Not a vegan? Or do you just hate tofu? (Either answer is acceptable).
Make this with chicken, goat, or lamb for extra protein. If you’re following a climate change diet and can’t find local meat, potatoes are another great substitute. CAUTION: If you choose potatoes, make sure the potatoes cubes are cooked all the way through before you add the saag.
If you’re looking to cut back on fat in your diet, you can reduce the amount of coconut milk you add. I’ve tried homemade saag tofu several times: just saag and water, half a can of coconut milk, almond milk, and a full can of coconut milk. What you do is 100% your personal preference. A full can of coconut milk is Zack’s and my favorite because the saag has a thick, creamy texture that comes closest to what we would get from out local takeout.

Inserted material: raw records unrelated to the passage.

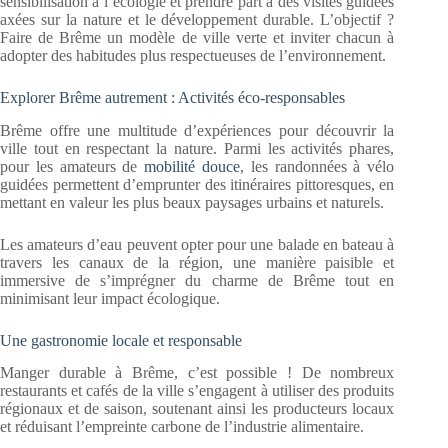
sensibilisation à l’écologie et prendre part à des visites guidées
axées sur la nature et le développement durable. L’objectif ?
Faire de Brême un modèle de ville verte et inviter chacun à
adopter des habitudes plus respectueuses de l’environnement.
Explorer Brême autrement : Activités éco-responsables
Brême offre une multitude d’expériences pour découvrir la
ville tout en respectant la nature. Parmi les activités phares,
pour les amateurs de
mobilité douce
, les randonnées à vélo
guidées permettent d’emprunter des itinéraires pittoresques, en
mettant en valeur les plus beaux paysages urbains et naturels.
Les amateurs d’eau peuvent opter pour une balade en bateau à
travers les canaux de la région, une manière paisible et
immersive de s’imprégner du charme de Brême tout en
minimisant leur impact écologique.
Une gastronomie locale et responsable
Manger durable à Brême, c’est possible ! De nombreux
restaurants et cafés de la ville s’engagent à utiliser des produits
régionaux et de saison, soutenant ainsi les producteurs locaux
et réduisant l’empreinte carbone de l’industrie alimentaire.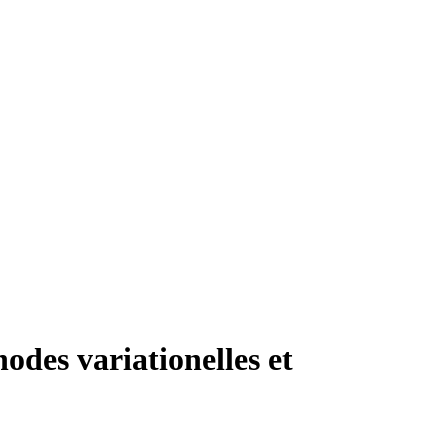
odes variationelles et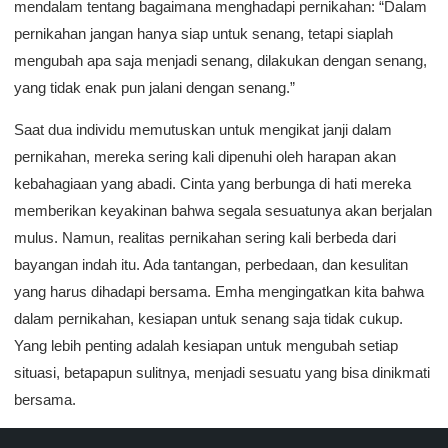
mendalam tentang bagaimana menghadapi pernikahan: “Dalam
pernikahan jangan hanya siap untuk senang, tetapi siaplah
mengubah apa saja menjadi senang, dilakukan dengan senang,
yang tidak enak pun jalani dengan senang.”
Saat dua individu memutuskan untuk mengikat janji dalam
pernikahan, mereka sering kali dipenuhi oleh harapan akan
kebahagiaan yang abadi. Cinta yang berbunga di hati mereka
memberikan keyakinan bahwa segala sesuatunya akan berjalan
mulus. Namun, realitas pernikahan sering kali berbeda dari
bayangan indah itu. Ada tantangan, perbedaan, dan kesulitan
yang harus dihadapi bersama. Emha mengingatkan kita bahwa
dalam pernikahan, kesiapan untuk senang saja tidak cukup.
Yang lebih penting adalah kesiapan untuk mengubah setiap
situasi, betapapun sulitnya, menjadi sesuatu yang bisa dinikmati
bersama.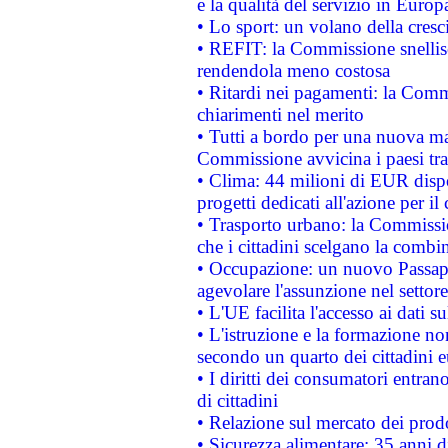
e la qualità del servizio in Europ
• Lo sport: un volano della cresc
• REFIT: la Commissione snellisc
rendendola meno costosa
• Ritardi nei pagamenti: la Commi
chiarimenti nel merito
• Tutti a bordo per una nuova mac
Commissione avvicina i paesi tra
• Clima: 44 milioni di EUR dispon
progetti dedicati all'azione per il
• Trasporto urbano: la Commission
che i cittadini scelgano la combi
• Occupazione: un nuovo Passap
agevolare l'assunzione nel settore 
• L'UE facilita l'accesso ai dati s
• L'istruzione e la formazione n
secondo un quarto dei cittadini 
• I diritti dei consumatori entran
di cittadini
• Relazione sul mercato dei prodot
• Sicurezza alimentare: 35 anni d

Keep in mind – how much milk you add will impact the spices. The recipe I have for vegan saag paneer has you mix the spices together before adding them – I wrote the recipe this way so that you can control how much spice you want to add. If you add less milk, you need less spice. If you’re someone who LOVES spice (like myself and Zack), you can at 50% of each spice.
HINT: For a more full spice, add 2 tsp. cumin seed to the pan when you’re browning the tofu.